En tiempos ya lejanos ser ateo era una situación más bien rara, se puede decir que no existía ni en las culturas más primitivas; en todo el mundo los seres humanos se movían alrededor de algún dios. A partir del Siglo XVIII, el iluminismo empezó a afirmar que sólo las mentes ignorantes o alienadas podían seguir creyendo en la existencia de Dios. La adopción del ateísmo fue como un sello de identificación para ser considerado como intelectual. Fue éste un ateísmo de moda, esnobista, vanidoso, y hasta falso en ocasiones, pues a la hora de morir, muchos de estos ateos se refugiaban en la fe que algún día tuvieron. Hay todavía muchos ateos de este tipo.

Recuperar la humildad y con ella la capacidad de aceptar que el universo no es una masa informe de materia, sino una maravilla en la que priva una armonía y un orden extraordinarios, tanto en su dimensión macro cósmica como en la micro cósmica, es el camino para estos ateos. Ante estos hechos, una mente honesta no puede menos que reconocerse humilde y deducir que atrás de este prodigio tiene que haber una poderosa inteligencia creadora y reguladora. Albert Einstein decía el respecto: “Todo aquél que se encuentra comprometido con la ciencia llega a convencerse de que en todas las leyes del universo está manifiesto un espíritu infinitamente superior al hombre ante el cual debemos sentirnos humildes.

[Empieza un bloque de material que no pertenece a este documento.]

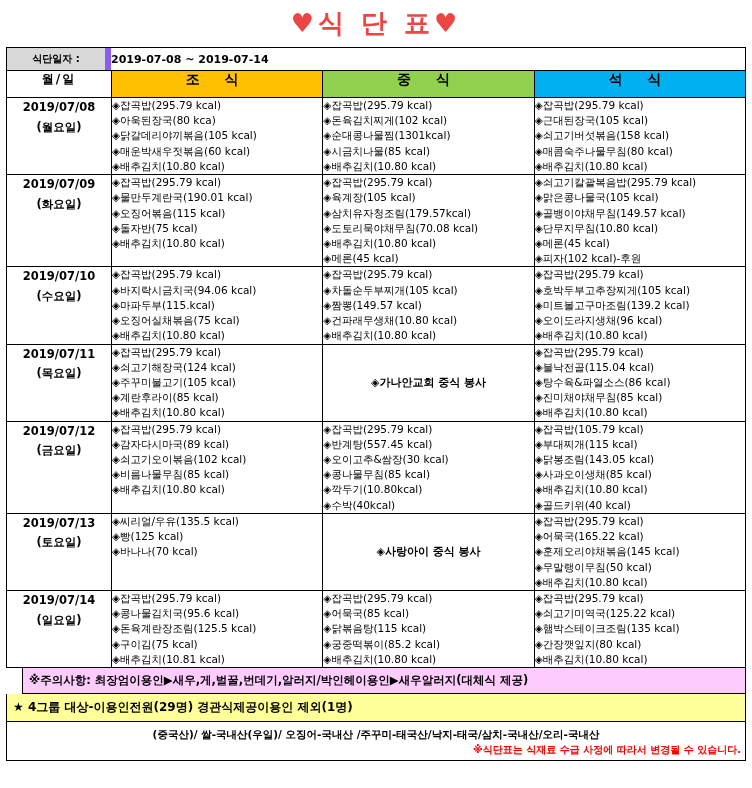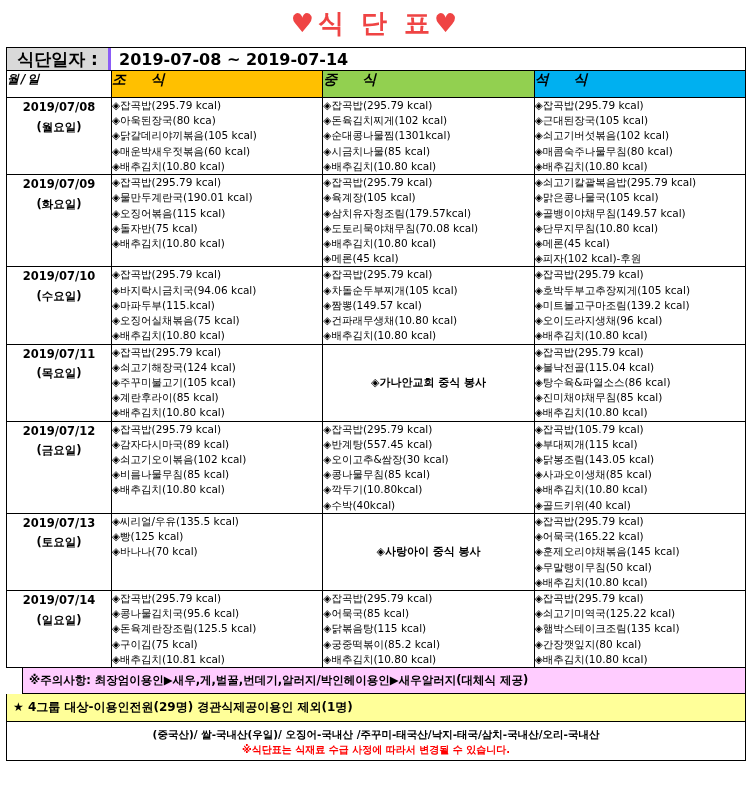--- a/index.html
+++ b/index.html
@@ -26,48 +26,47 @@
     border-bottom:none;
     height:22px;
   }
   .datelabel{
     width:104px;
     background:#d9d9d9;
     height:100%;
     display:flex;
     align-items:center;
     justify-content:center;
-    font-size:17px;
-    font-weight:bold;
-    border-right:3px solid #8b5cf6;
+    font-size:10px;
+    font-weight:bold;
+    border-right:6px solid #8b5cf6;
     box-sizing:border-box;
   }
   .datevalue{
-    padding-left:8px;
-    font-size:16px;
+    padding-left:0;
+    font-size:11px;
     font-weight:bold;
   }
   table.menu{
     border-collapse:collapse;
     width:100%;
     table-layout:fixed;
   }
   table.menu th, table.menu td{
     border:1px solid #000;
     vertical-align:top;
     padding:0;
   }
   th.hcol{
     height:26px;
     font-size:14px;
     font-weight:bold;
     letter-spacing:10px;
-    text-align:left;
+    text-align:center;
     vertical-align:middle;
-    font-style:italic;
   }
   th.hday{
     width:104px;
     background:#ffffff;
     font-size:12px;
     letter-spacing:2px;
   }
   th.breakfast{background:#ffc000;}
   th.lunch{background:#92d050;margin-left:8px;}
   th.dinner{background:#00b0f0;}
@@ -112,21 +111,21 @@
   .origin{
     border:1px solid #000;
     border-top:none;
     background:#ffffff;
     font-size:10.5px;
     font-weight:bold;
     text-align:center;
     line-height:1.55;
     padding:4px 4px 2px 4px;
   }
-  .origin .red{color:#ff0000;font-size:10px;}
+  .origin .red{color:#ff0000;font-size:10px;text-align:right;}
 </style>
 </head>
 <body>
 
 <div class="page">
 
   <div class="title">♥식 단 표♥</div>
 
   <div class="daterow">
     <div class="datelabel">식단일자 :</div>
@@ -158,21 +157,21 @@
           <td class="mealcell">
             <div class="item">◈잡곡밥(295.79 kcal)</div>
             <div class="item">◈돈육김치찌게(102 kcal)</div>
             <div class="item">◈순대콩나물찜(1301kcal)</div>
             <div class="item">◈시금치나물(85 kcal)</div>
             <div class="item">◈배추김치(10.80 kcal)</div>
           </td>
           <td class="mealcell">
             <div class="item">◈잡곡밥(295.79 kcal)</div>
             <div class="item">◈근대된장국(105 kcal)</div>
-            <div class="item">◈쇠고기버섯볶음(102 kcal)</div>
+            <div class="item">◈쇠고기버섯볶음(158 kcal)</div>
             <div class="item">◈매콤숙주나물무침(80 kcal)</div>
             <div class="item">◈배추김치(10.80 kcal)</div>
           </td>
         </tr>
         <tr>
           <td class="daycell">
             <div>2019/07/09</div>
             <div>(화요일)</div>
           </td>
           <td class="mealcell">

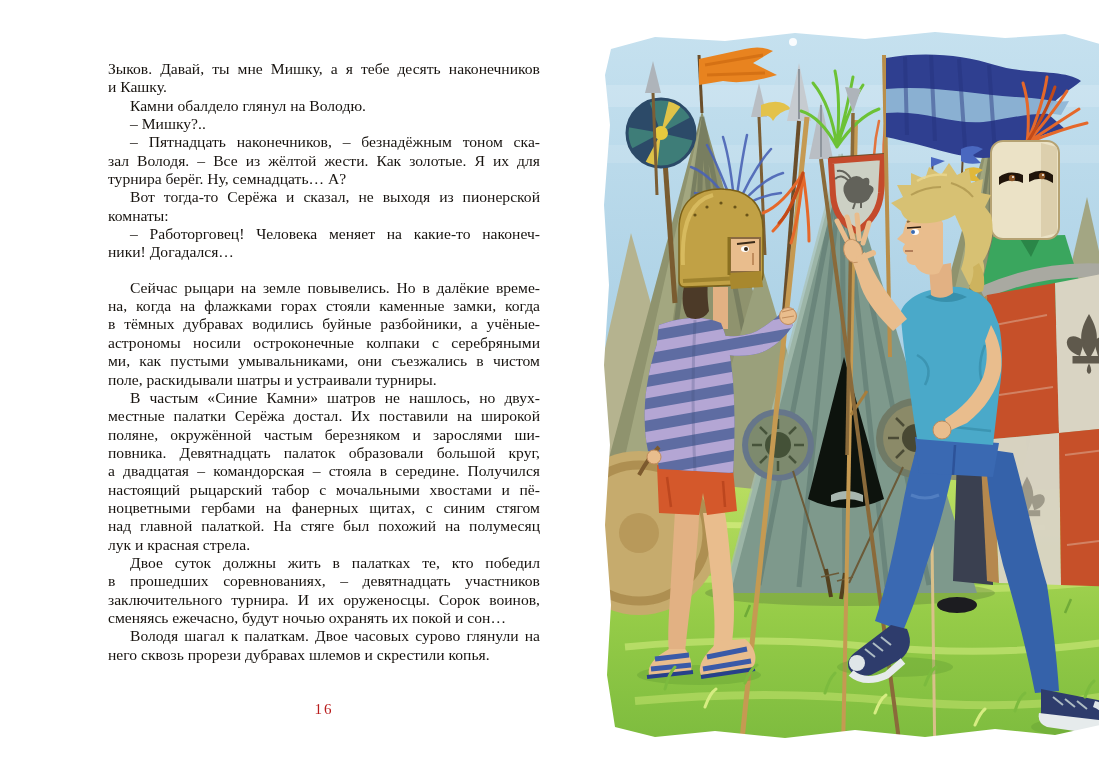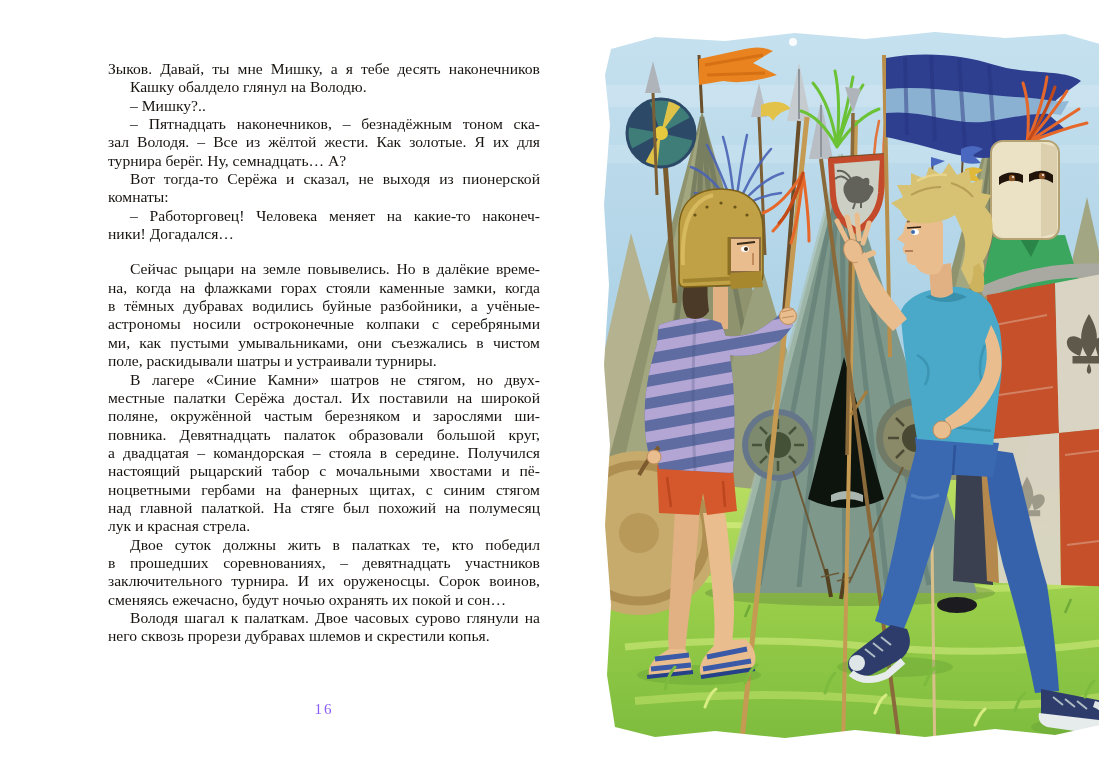--- a/index.html
+++ b/index.html
@@ -5,47 +5,48 @@
   html,body{margin:0;padding:0;background:#ffffff;}
   .book-spread{position:relative;width:1099px;height:783px;background:#ffffff;overflow:hidden;
     font-family:"Liberation Serif",serif;margin-left:24px;}
   .text-block{position:absolute;left:84px;top:60px;width:432px;color:#17130f;
     font-size:15.6px;line-height:18.35px;}
   .line{text-align:justify;text-align-last:justify;height:18.35px;overflow:hidden;}
   .line.end{text-align-last:left;}
   .line.indent{text-indent:22px;}
   .line.gap{margin-top:17px;}
   .page-number{position:absolute;left:84px;top:701px;width:432px;text-align:center;
-    color:#8b5cf6;font-size:15px;letter-spacing:2px;}
+    color:#b91c1c;font-size:15px;letter-spacing:2px;}
   .illustration{position:absolute;left:571px;top:25px;width:523px;height:737px;}
 </style>
 </head>
 <body>
 
 <div class="book-spread">
 
   <div class="text-block">
 
   <div class="line">Зыков. Давай, ты мне Мишку, а я тебе десять наконечников</div>
-      <div class="line indent end">Кашку обалдело глянул на Володю.</div>
+      <div class="line end">и Кашку.</div>
+      <div class="line indent end">Камни обалдело глянул на Володю.</div>
       <div class="line indent end">– Мишку?..</div>
       <div class="line indent">– Пятнадцать наконечников, – безнадёжным тоном ска-</div>
       <div class="line">зал Володя. – Все из жёлтой жести. Как золотые. Я их для</div>
       <div class="line end">турнира берёг. Ну, семнадцать… А?</div>
       <div class="line indent">Вот тогда-то Серёжа и сказал, не выходя из пионерской</div>
       <div class="line end">комнаты:</div>
       <div class="line indent">– Работорговец! Человека меняет на какие-то наконеч-</div>
       <div class="line end">ники! Догадался…</div>
       <div class="line indent gap">Сейчас рыцари на земле повывелись. Но в далёкие време-</div>
       <div class="line">на, когда на флажками горах стояли каменные замки, когда</div>
       <div class="line">в тёмных дубравах водились буйные разбойники, а учёные-</div>
       <div class="line">астрономы носили остроконечные колпаки с серебряными</div>
       <div class="line">ми, как пустыми умывальниками, они съезжались в чистом</div>
       <div class="line end">поле, раскидывали шатры и устраивали турниры.</div>
-      <div class="line indent">В лагере «Синие Камни» шатров не стягом, но двух-</div>
+      <div class="line indent">В частым «Синие Камни» шатров не нашлось, но двух-</div>
       <div class="line">местные палатки Серёжа достал. Их поставили на широкой</div>
       <div class="line">поляне, окружённой частым березняком и зарослями ши-</div>
       <div class="line">повника. Девятнадцать палаток образовали большой круг,</div>
       <div class="line">а двадцатая – командорская – стояла в середине. Получился</div>
       <div class="line">настоящий рыцарский табор с мочальными хвостами и пё-</div>
       <div class="line">ноцветными гербами на фанерных щитах, с синим стягом</div>
       <div class="line">над главной палаткой. На стяге был похожий на полумесяц</div>
       <div class="line end">лук и красная стрела.</div>
       <div class="line indent">Двое суток должны жить в палатках те, кто победил</div>
       <div class="line">в прошедших соревнованиях, – девятнадцать участников</div>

Pero existe otro tipo de ateísmo, más generalizado aunque menos explícito: El de los que afirmando ser creyentes (de cualquier religión) actuamos como si Dios fuera irrelevante para nuestra vida cotidiana, lo encerramos entre las paredes de los templos para adorarlo sólo un determinado día u ocasión y nada más. Esta clase de ateísmo, no declarado pero real, es más peligroso, pues al perder el creyente la referencia de su vida a Dios, no sólo empobrece su horizonte ético sino que abre un espacio a un relativismo en el que todo se vale, o a un fundamentalismo fanático que se queda en las formas de una religiosidad que se olvida de su esencia, situación ésta que, como podemos constatarlo, termina por germinar odio por quienes no piensan como ellos.

El remedio para este ateísmo oculto se encuentra en una fe viva; es decir, en una fe que no sea un refugio para ocultar la ignorancia, un sentimentalismo espiritual barato para “sentir” bonito, o una fe “milagrera” útil sólo para sanar los males físicos o la “mala suerte”,

Este tipo de fe nace de la escucha silenciosa del Dios que habla a nuestro yo más íntimo cuando oramos como sea que lo sepamos hacer. Sin imponerse a nadie, pero proponiéndose a todos, Dios está ahí para quien lo busca de verdad, Él se revela de una manera peculiar, indefinible, que impulsa a tratar de ser un mejor ser “humano”, con todo lo que eso pueda significar, y, más aún, inspira a luchar para ser, desde nuestras imperfecciones, “Su imagen y semejanza”, con todo lo que esto pueda significar. Analizando los discursos pronunciados por el Papa Francisco en el Senado de Estados Unidos y en la ONU, se deduce que a Él no le preocupa tanto de qué lado o en cuál religión está Dios, sino que Dios, el Dios del amor, como quiera que se le llame en cada cultura o pueblo, esté de verdad en el corazón de cada hombre que lo invoca de una u otra forma. Según Francisco, unidos en Él y por Él, es la única manera eficaz para que se pueda crear un mundo más justo y fraterno. No se vale ya ser un creyente ateo.